List of tasks -
(a) According to the md patch thread, how many insertions and deletions does the patch make to drivers/md/md.c?
(b) Name every person who appears by name in the md patch thread.

Re: [PATCH 3/3 v2] md: unblock array if bad blocks have been acknowledged

Shaohua Li <shli@xxxxxxxxxx> · Thu, 20 Oct 2016 14:55:15 -0700

On Thu, Oct 20, 2016 at 02:09:15PM +0200, Tomasz Majchrzak wrote:
> On Wed, Oct 19, 2016 at 10:28:18PM -0700, Shaohua Li wrote:
> > On Tue, Oct 18, 2016 at 04:10:24PM +0200, Tomasz Majchrzak wrote:
> > > Once external metadata handler acknowledges all bad blocks (by writing
> > > to rdev 'bad_blocks' sysfs file), it requests to unblock the array.
> > > Check if all bad blocks are actually acknowledged as there might be a
> > > race if new bad blocks are notified at the same time. If all bad blocks
> > > are acknowledged, just unblock the array and continue. If not, ignore
> > > the request to unblock (do not fail an array). External metadata handler
> > > is expected to either process remaining bad blocks and try to unblock
> > > again or remove bad block support for a disk (which will cause disk to
> > > fail as in no-support case).
> > > 
> > > Signed-off-by: Tomasz Majchrzak <tomasz.majchrzak@xxxxxxxxx>
> > > Reviewed-by: Artur Paszkiewicz <artur.paszkiewicz@xxxxxxxxx>
> > > ---
> > >  drivers/md/md.c | 24 +++++++++++++++++-------
> > >  1 file changed, 17 insertions(+), 7 deletions(-)
> > > 
> > > diff --git a/drivers/md/md.c b/drivers/md/md.c
> > > index cc05236..ce585b7 100644
> > > --- a/drivers/md/md.c
> > > +++ b/drivers/md/md.c
> > > @@ -2612,19 +2612,29 @@ state_store(struct md_rdev *rdev, const char *buf, size_t len)
> > >  		set_bit(Blocked, &rdev->flags);
> > >  		err = 0;
> > >  	} else if (cmd_match(buf, "-blocked")) {
> > > -		if (!test_bit(Faulty, &rdev->flags) &&
> > > +		int unblock = 1;
> > > +		int acked = !rdev->badblocks.unacked_exist;
> > > +
> > > +		if ((test_bit(ExternalBbl, &rdev->flags) &&
> > > +		     rdev->badblocks.changed))
> > > +			acked = check_if_badblocks_acked(&rdev->badblocks);
> > > +
> > > +		if (test_bit(ExternalBbl, &rdev->flags) && !acked) {
> > > +			unblock = 0;
> > > +		} else if (!test_bit(Faulty, &rdev->flags) &&
> > 
> > I missed one thing in last review. writing to bad_blocks sysfs file already
> > clears the BlockedBadBlocks bit and wakeup the thread sleeping at blocked_wait,
> > so the array can continue. Why do we need to fix state_store here?

Available data -
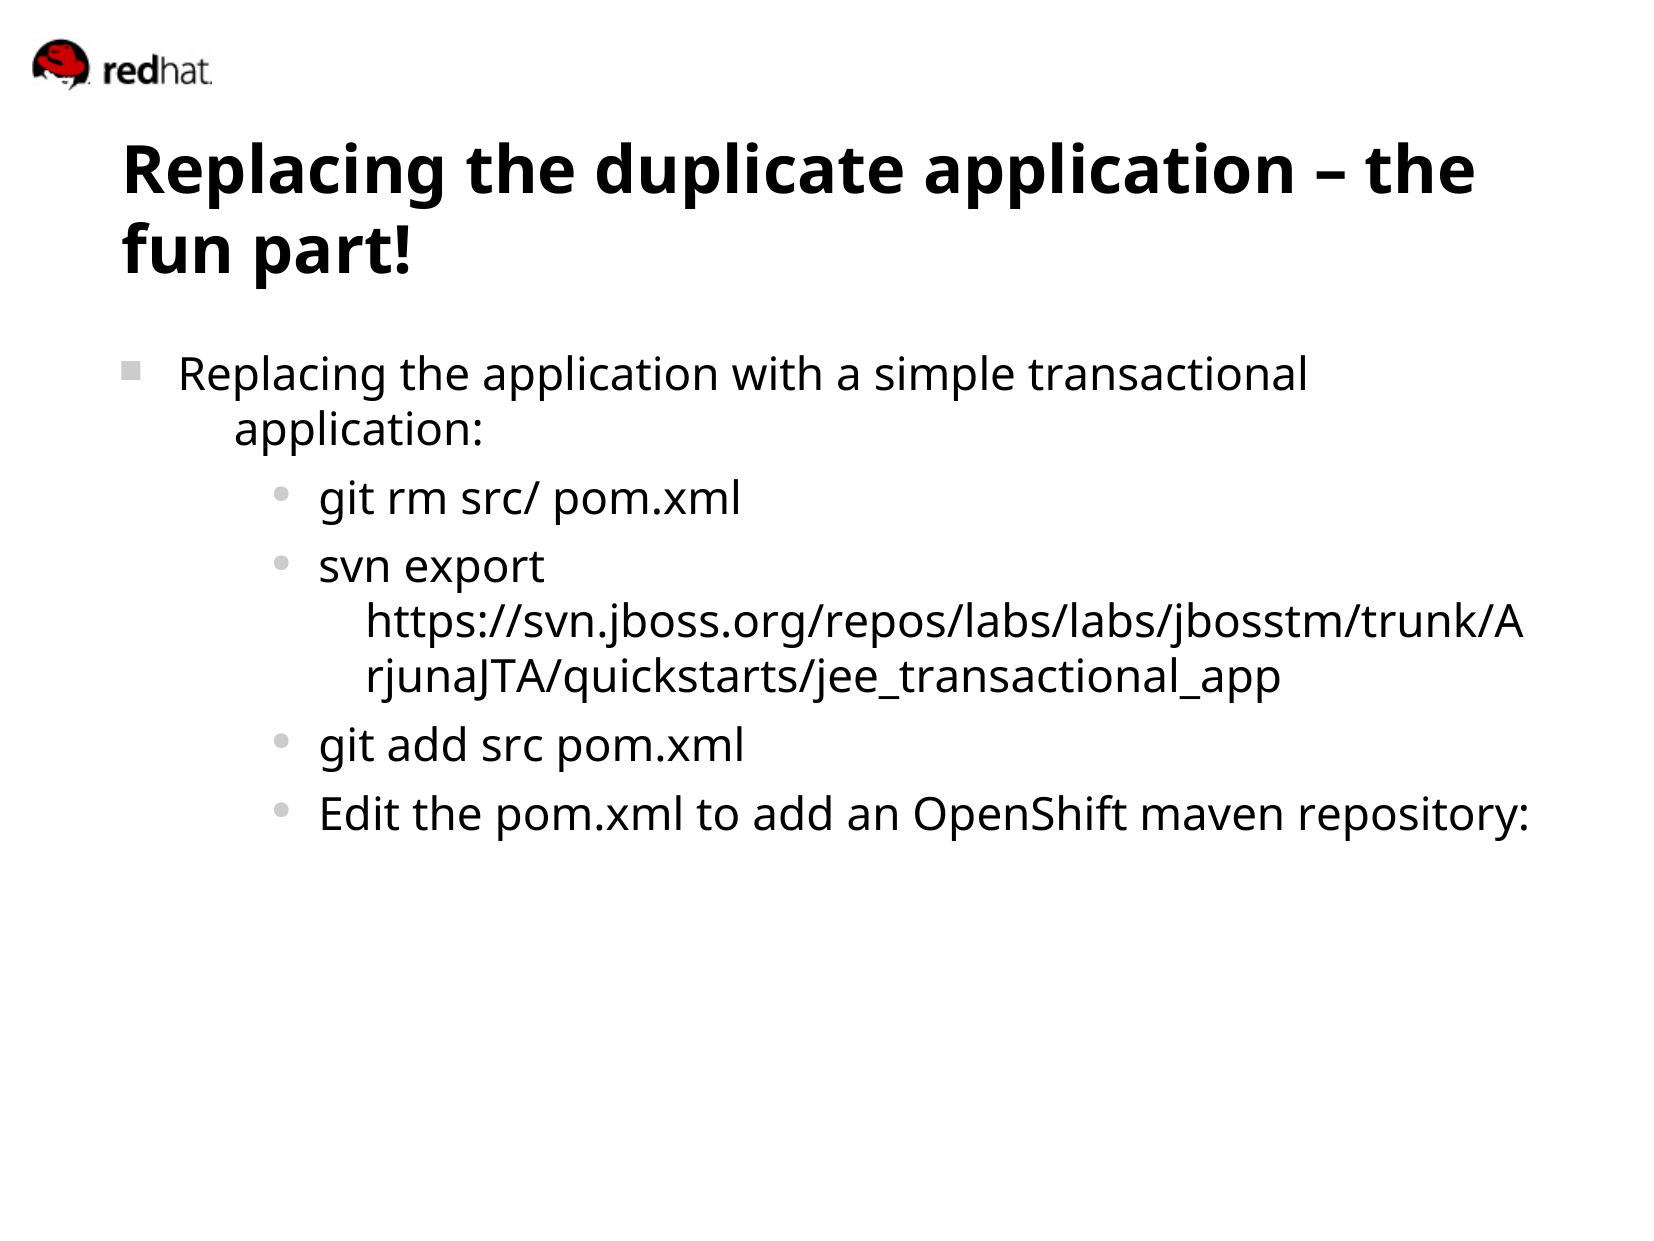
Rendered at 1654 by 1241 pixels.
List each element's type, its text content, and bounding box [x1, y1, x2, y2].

list Replacing the application with a simple transactional application: git rm src/ pom.xml svn export https://svn.jboss.org/repos/labs/labs/jbosstm/trunk/ArjunaJTA/quickstarts/jee_transactional_app git add src pom.xml Edit the pom.xml to add an OpenShift maven repository: [121, 344, 1534, 1127]
title Replacing the duplicate application – the fun part! [121, 102, 1534, 310]
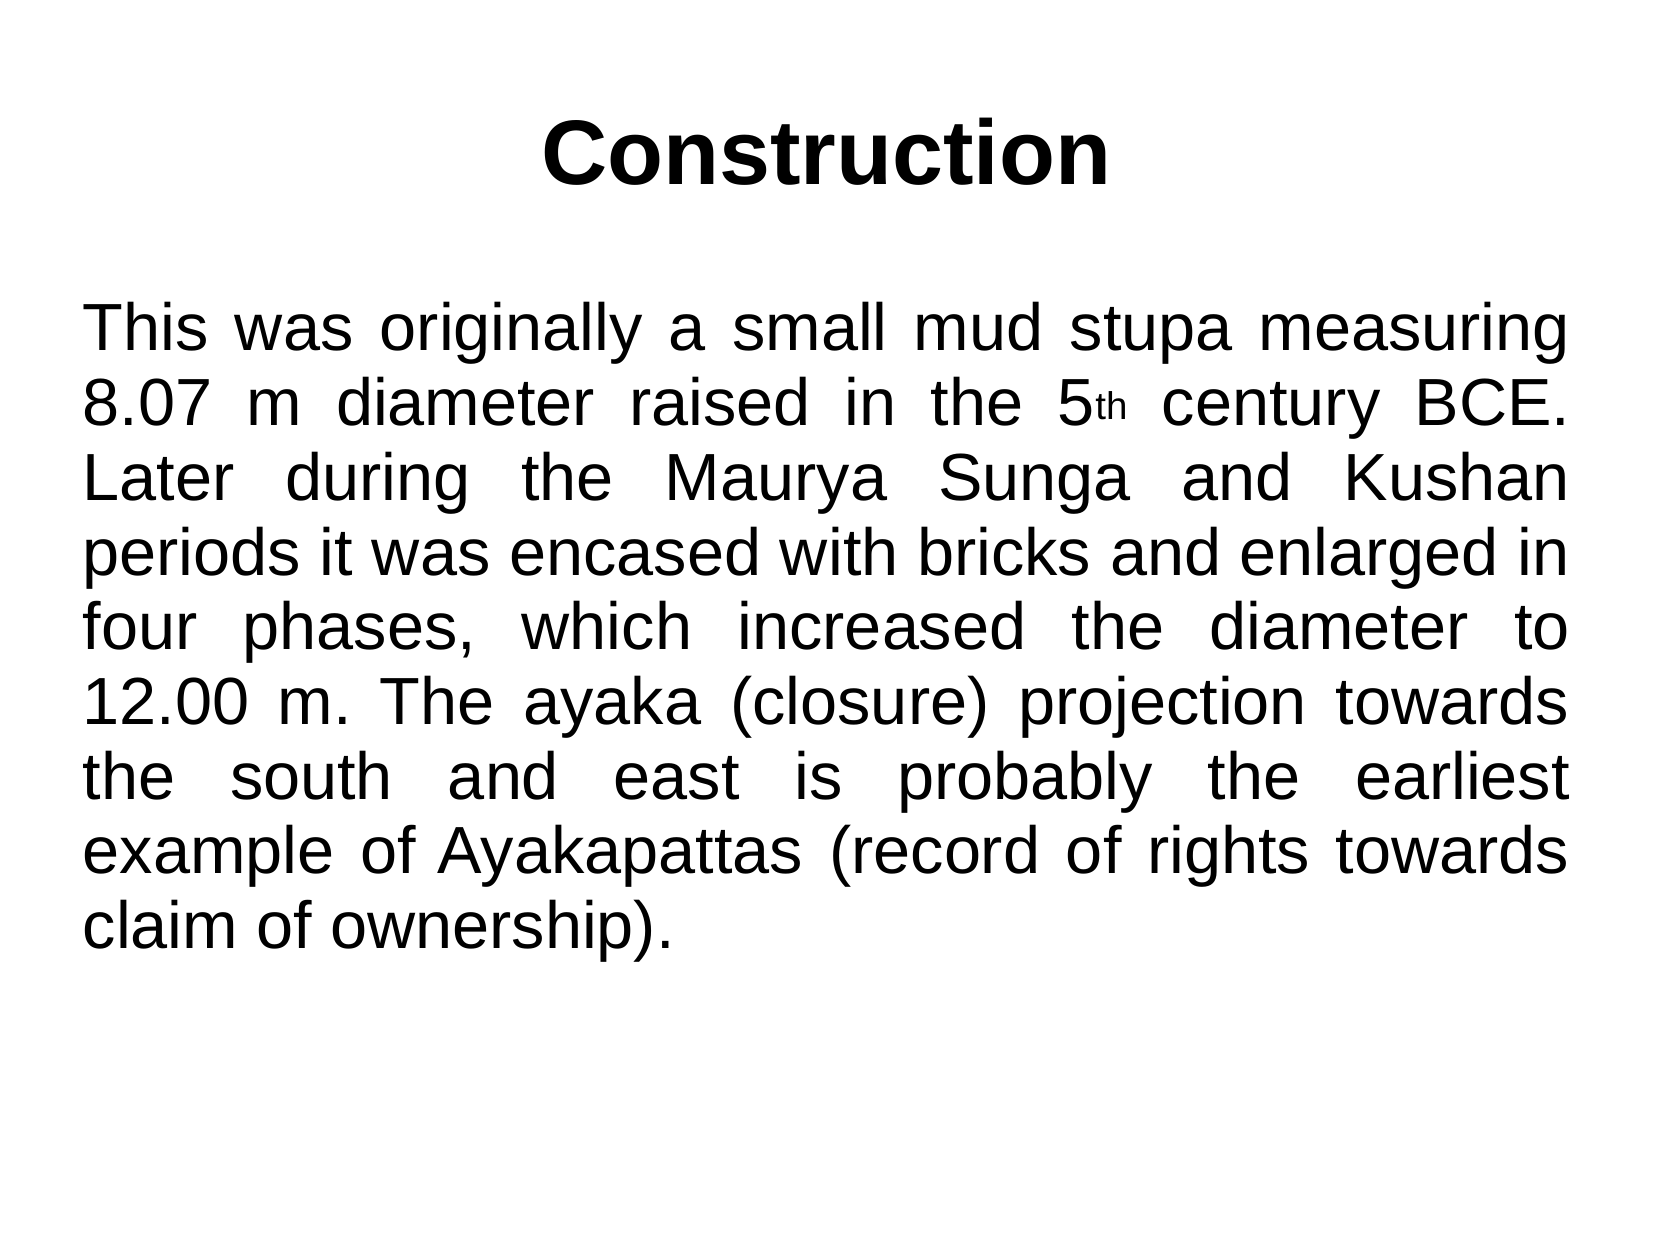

Answers given -
(a) 17 insertions and 7 deletions.

(b) Shaohua Li, Tomasz Majchrzak, Artur Paszkiewicz